Africa must rally around a consistent negotiating platform
November’s conference will be held in Africa for the first time since Durban hosted Cop17 in 2011 and leaders have recognised that the continent must speak with one voice if it is to take full advantage of a rare African presidency.
Addressing African heads of state and government on the sidelines of the recently-concluded UN Ocean Conference in Lisbon, Kenyan President Uhuru Kenyatta emphasised that “Africa and its member states… must synchronise its messages and speak with one voice in all inter-related global events. We must use our collective bargaining weight to its full advantage to influence the outcome of these multilateral processes.”
With the agenda for Cop27 yet to be decided, Egypt’s leadership raises challenging questions about what form a coordinated African negotiating position might take.
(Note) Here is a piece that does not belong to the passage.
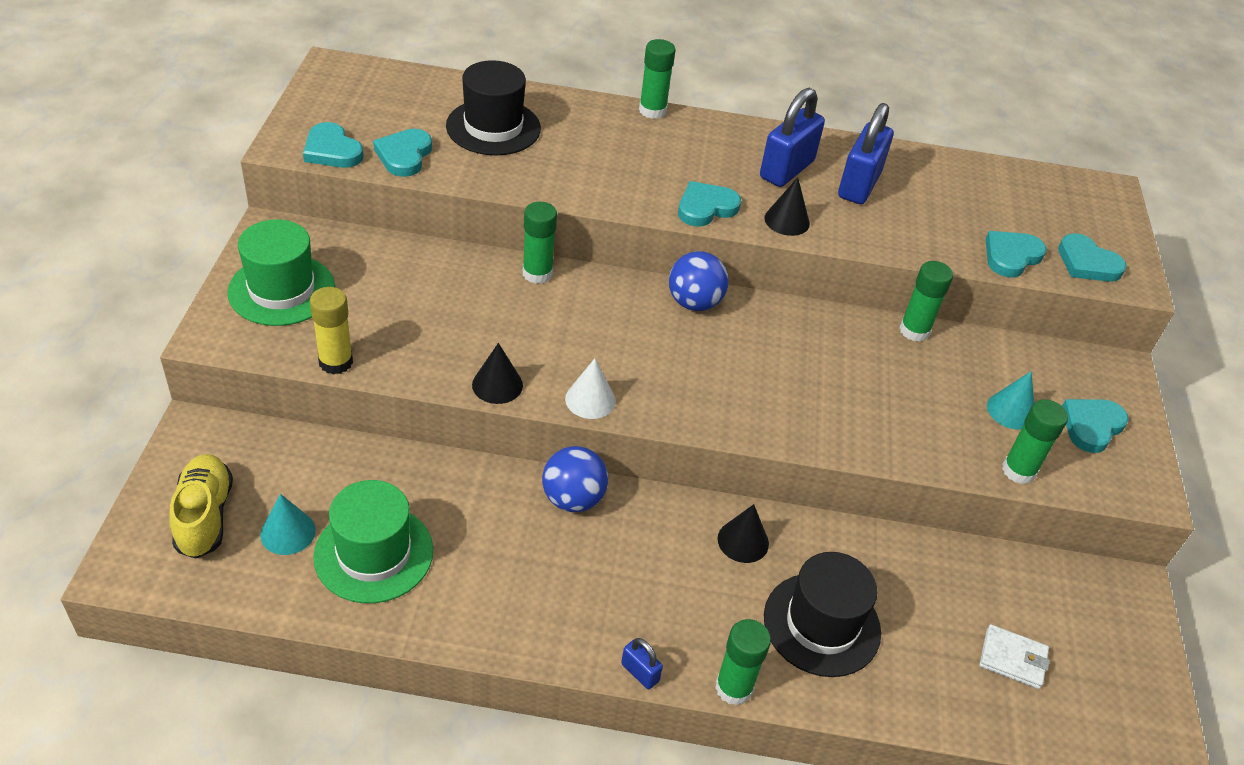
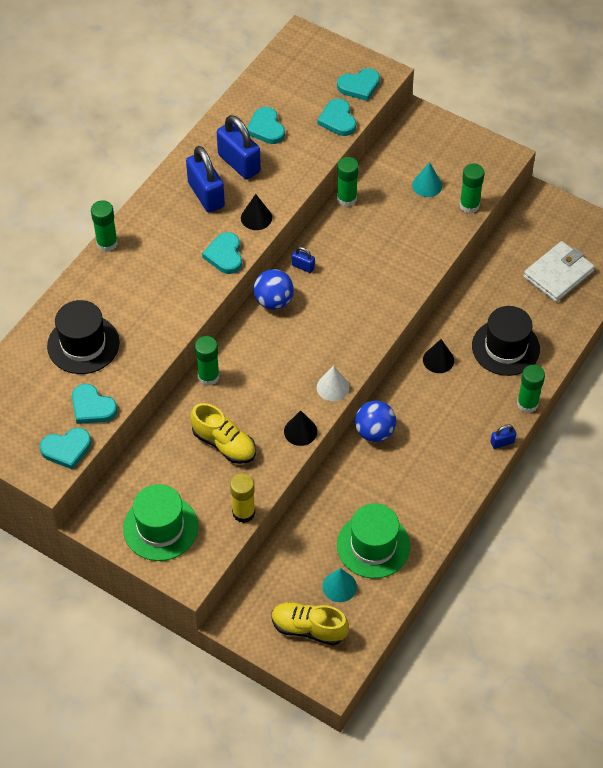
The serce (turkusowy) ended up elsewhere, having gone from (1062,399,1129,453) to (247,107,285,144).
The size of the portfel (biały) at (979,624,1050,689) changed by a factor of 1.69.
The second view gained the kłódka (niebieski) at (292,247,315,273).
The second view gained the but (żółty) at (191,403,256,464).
Political tensions over water supply from the Blue Nile have had a chilling effect on the Arab Republic’s relationship with its upstream neighbours in recent years: if the obstinacy and suspicion which have characterised settlement negotiations with Ethiopia over the operation of the Grand Ethiopian Renaissance Dam are a sign of things to come, Egypt may struggle to provide effective leadership in November.
Egypt’s success in attracting climate finance may provide a way forward
Egypt’s ability to attract climate finance in recent years will strengthen its Cop presidency. The economic stability provided by gas production has helped to establish it as a primary destination for green investment.
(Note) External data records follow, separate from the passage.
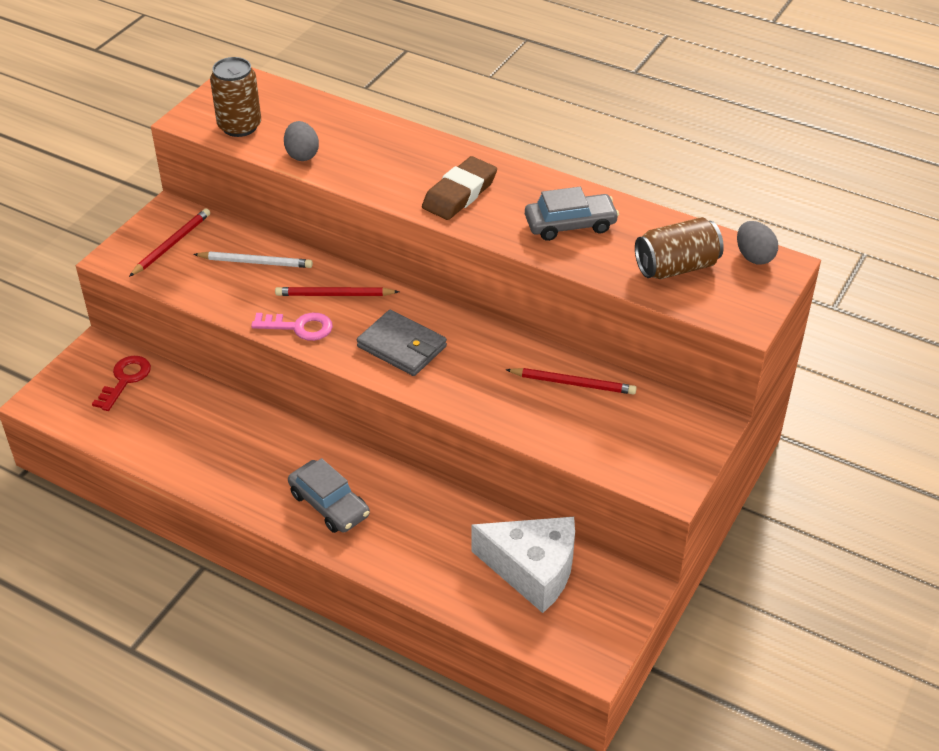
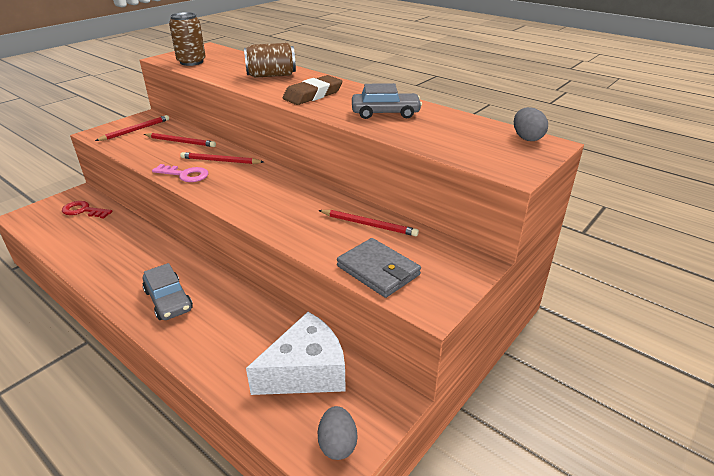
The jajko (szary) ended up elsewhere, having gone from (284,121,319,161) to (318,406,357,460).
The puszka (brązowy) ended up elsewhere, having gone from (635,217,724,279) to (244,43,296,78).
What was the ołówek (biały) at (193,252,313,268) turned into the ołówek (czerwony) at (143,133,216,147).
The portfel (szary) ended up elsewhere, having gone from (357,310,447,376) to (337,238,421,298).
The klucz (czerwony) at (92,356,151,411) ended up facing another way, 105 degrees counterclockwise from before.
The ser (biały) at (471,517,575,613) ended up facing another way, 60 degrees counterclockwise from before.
Twenty-seven percent of multilateral climate finance in the MENA region is targeted towards Egypt and a sovereign green bond worth $500m was more than seven times oversubscribed when it was issued in 2020.
This, Elgendy notes, demonstrates that “Egypt is open to dialogue – not just on refining the Cop27 agenda but also on reviewing its own climate priorities and leveraging its energy sector for a more ambitious transition.”
“The emerging partnership between the European Union (EU) and Egypt on renewable energy, green hydrogen, energy efficiency, and – for a limited period – fossil gas demonstrates that, with constructive engagement and the right incentives, compromises can be achieved which address the demands of developing countries without jeopardising the goals of the Paris Agreement.”
The African Development Bank has costed the continent’s financing needs for the transition to green energy at $1.3 trillion over the 2020-30 period, but this meeting this target looks increasingly chimerical as developed nations repeatedly fail to meet the $100bn-per-year of funding pledged to climate-threatened countries in 2010.
Egypt’s success in attracting foreign green investments, then, could be a leading light as African negotiators convene in Sharm el-Sheikh.